The PRISME Forum Technical Meeting Advisory Committee (see table) is seeking contributions (e.g. plenary presentations, start-up company ‘pitches’, poster presentations, etc.) from any person or company with an informed and experienced contribution to make in is area.

  • Christian Baber (Chair), Head of R&D IT, Shire
  • Nick Brown, Head of Technology Incubation Lab, AstraZeneca
  • Dan Chapman, Head of IT New Med. Information Management, UCB
  • David Christie, Vice President, Enterprise Applications Group, CSL Behring
  • Lars Greiffenberg, Director – R&D IT and Translational Informatics, Abbvie    
  • Carol Rohl, Executive Director, Scientific Information Management, Merck
  • Martin Romacker, Principal Scientist – Data and Information Architecture, Roche
  • Nico Stanculescu, Logistics, PRISME Forum 
  • Jianchao (JC) Yao, Associate Principal Scientist, Merck
  • TBD, Takeda

i https://www.microsoft.com/enus/research/wpcontent/uploads/2016/02/acl2001.pdf 

ii https://static.googleusercontent.com/media/research.google.com/en//pubs/archive/35179.pdf 

iii https://www.nature.com/articles/sdata201618 


The hotel for this meeting is the Hyatt Regency Deerfield, located at 1750 Lake Cook Rd, Deerfield, IL 60015.  The discounted room rate is $169 per night plus tax.  

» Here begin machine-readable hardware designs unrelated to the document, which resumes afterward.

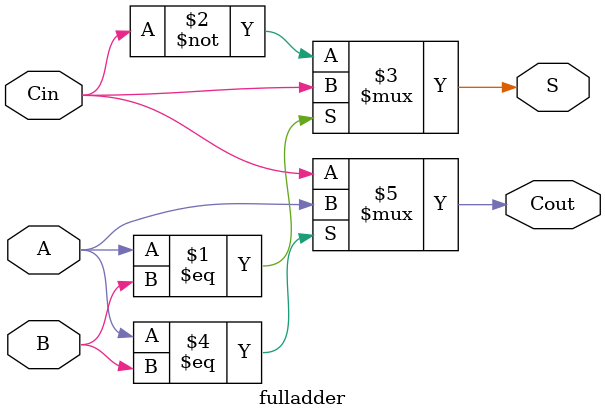
<source format=v>
module fulladder
(input A,B,Cin,
output S,Cout);

/*
assign Cout = (Cin) ? (A|B) : (A&B);
assign S = (Cin) ? (A~^B) : (A^B);
*/

assign S = (A == B) ? Cin : ~Cin;

assign Cout = (A == B) ? A : Cin;
endmodule 
</source>
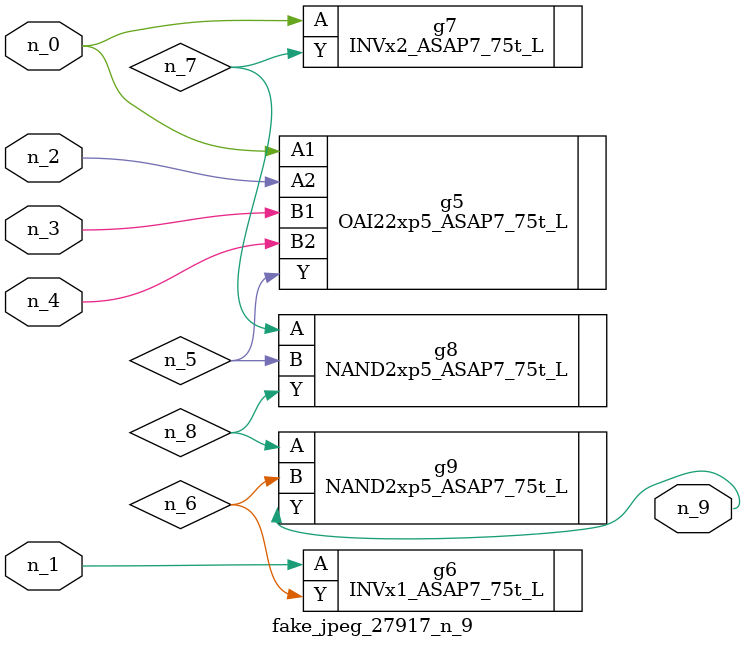
<source format=v>
module fake_jpeg_27917_n_9 (n_3, n_2, n_1, n_0, n_4, n_9);

input n_3;
input n_2;
input n_1;
input n_0;
input n_4;

output n_9;

wire n_8;
wire n_6;
wire n_5;
wire n_7;

OAI22xp5_ASAP7_75t_L g5 ( 
.A1(n_0),
.A2(n_2),
.B1(n_3),
.B2(n_4),
.Y(n_5)
);

INVx1_ASAP7_75t_L g6 ( 
.A(n_1),
.Y(n_6)
);

INVx2_ASAP7_75t_L g7 ( 
.A(n_0),
.Y(n_7)
);

NAND2xp5_ASAP7_75t_L g8 ( 
.A(n_7),
.B(n_5),
.Y(n_8)
);

NAND2xp5_ASAP7_75t_L g9 ( 
.A(n_8),
.B(n_6),
.Y(n_9)
);


endmodule
</source>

Rates are valid ONLY through October 13, 2018.  

Reservations can be made online at https://book.passkey.com/go/PRISMEForum

When reserving a room, please remember to use “PRISME” for the above rate and appropriate allocation to our room block.  


O’Hare International Airport is a 20 minute ride (14 .4 mi/24 km) from the meeting venue or conference hotel.


Uber and Lyft remain reliable sources for the transfer between O’Hare and the meeting venue/hotel.

Additional car services will be posted soon!


Morning and afternoon transfers will be offered between the hotel, the meeting venue and the social/networking events (per program outline).